We suggest that SSA should overcome their
‘distance’ disadvantage through what we label
Relay Economic Cooperation, by which African
nations can facilitate the smooth operation,
expedient, and less costly transportation by
horizontally integrated African economies that
will, in turn, enhance regional and/or continental
integration. Once African countries are integrated
horizontally, they can have a vertical
relationship with EU, US, China, and Japan etc and
gradually integrate into the global economy.
We in IDEA have argued that the true
salvage of African economies could be realized
only through cooperation and integration. Many
African scholars and statesmen have advocated
African unity in the past and many continue to
echo those ideals in the present. With respect to
the African integration ideal, Trevor A. Manuel,
South Africa’s Minister of Finance, is one
contemporary harbinger. In his December 2004
speech engagement entitled “Africa’s Economic
Renaissance, Development, and Interdependence,”
Manuel had the following to say: “I have
suggested that the development of domestic markets
is needed in African economies. But it is also
true that our economies are small. For that
reason, regional and continental integration of
markets is critical to market development, growth
in nascent industries, and for diversification.

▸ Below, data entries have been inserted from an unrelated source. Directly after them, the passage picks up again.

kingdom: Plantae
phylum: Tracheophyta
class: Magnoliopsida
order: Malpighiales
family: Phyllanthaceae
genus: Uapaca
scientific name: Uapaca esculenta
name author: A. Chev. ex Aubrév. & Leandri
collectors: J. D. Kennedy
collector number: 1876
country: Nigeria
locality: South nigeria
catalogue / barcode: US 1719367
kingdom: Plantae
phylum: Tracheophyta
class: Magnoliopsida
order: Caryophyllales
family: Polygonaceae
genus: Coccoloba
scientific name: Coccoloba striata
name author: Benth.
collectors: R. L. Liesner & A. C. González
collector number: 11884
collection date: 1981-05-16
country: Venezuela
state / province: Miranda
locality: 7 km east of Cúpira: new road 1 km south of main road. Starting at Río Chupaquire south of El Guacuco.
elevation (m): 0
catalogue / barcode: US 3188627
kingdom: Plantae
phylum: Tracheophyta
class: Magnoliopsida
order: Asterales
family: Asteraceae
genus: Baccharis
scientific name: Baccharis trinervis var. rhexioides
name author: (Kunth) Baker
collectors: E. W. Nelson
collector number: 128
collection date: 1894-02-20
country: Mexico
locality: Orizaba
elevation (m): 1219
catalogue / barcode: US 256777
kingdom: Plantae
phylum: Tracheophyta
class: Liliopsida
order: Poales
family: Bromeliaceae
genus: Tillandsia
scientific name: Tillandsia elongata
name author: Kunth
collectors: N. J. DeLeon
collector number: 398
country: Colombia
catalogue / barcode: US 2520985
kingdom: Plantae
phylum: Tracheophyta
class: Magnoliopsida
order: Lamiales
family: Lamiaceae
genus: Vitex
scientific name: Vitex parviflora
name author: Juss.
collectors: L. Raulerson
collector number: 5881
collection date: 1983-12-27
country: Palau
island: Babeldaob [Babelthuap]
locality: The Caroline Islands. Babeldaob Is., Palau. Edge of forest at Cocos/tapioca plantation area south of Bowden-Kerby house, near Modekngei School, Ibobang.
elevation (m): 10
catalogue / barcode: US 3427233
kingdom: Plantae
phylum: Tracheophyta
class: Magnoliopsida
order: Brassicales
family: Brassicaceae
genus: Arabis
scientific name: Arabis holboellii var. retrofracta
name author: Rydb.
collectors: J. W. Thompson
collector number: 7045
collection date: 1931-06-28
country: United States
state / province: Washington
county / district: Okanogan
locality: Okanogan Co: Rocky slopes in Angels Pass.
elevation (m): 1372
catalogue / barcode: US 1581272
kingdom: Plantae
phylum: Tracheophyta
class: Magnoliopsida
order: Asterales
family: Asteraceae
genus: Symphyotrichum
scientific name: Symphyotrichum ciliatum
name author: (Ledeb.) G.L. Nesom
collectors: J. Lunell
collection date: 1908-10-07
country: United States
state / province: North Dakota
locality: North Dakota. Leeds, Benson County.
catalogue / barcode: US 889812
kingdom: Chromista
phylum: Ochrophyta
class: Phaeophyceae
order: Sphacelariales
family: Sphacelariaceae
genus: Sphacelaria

Without serious advances in trade integration,
Africa’s economies will remain at the mercy of
destabilizing terms of trade shocks and other
asymmetric shocks that set development itself back
by decades.”
Regional integration is, of course, not
novice in Africa. The South African Development
Conference (SADC) and the Economic Cooperation of
West African States (ECOWAS) have been in
existence for at least two and half decades, and
now we have the New Economic Partnership for
African Development (NEPAD), whose primary agenda
is to integrate the African economic communities.
“Regional economic integration, as the G20
recently noted,” says Manuel, can be an
important means of achieving greater gains from
trade. In Africa, pursuing that integration
through Regional Economic communities is a
necessity. Such communities will enable us to
create and share markets of significant size,
standardize our regulation of them and create
business certainty and confidence, thereby
facilitating investment and spurring industrial
and service sector diversification. In sharp
distinction from our colonial legacy,
infrastructure planning and rollout can then
follow and facilitate market development.”
Despite the regional organizations,
however, Africa is not integrated yet in the
strict sense of the term, and in some areas, quite
to the contrary, African regions are destabilized
and fragmented. For instance, the Horn of
Africa’s Inter-Governmental Agency for
Development (IGAD) is totally undermined by the
incessant wars and the regional organization has
no actual or symbolic value.
Relative to the overall economic status
discussed above, and going back to textile
industries, South Africa and Mauritius, whose
value-added products and fashionable apparel could
continue to exhibit attraction in the world
market. The rest of SSA textile factories have a
bleak future and we may altogether witness the
total collapse of these industries and aspects of
the economy that hinge upon them. But even the
Mauritius and South African textile don’t have
long-term guarantees unless they serve as fulcrum
to regional and continental integrated economies.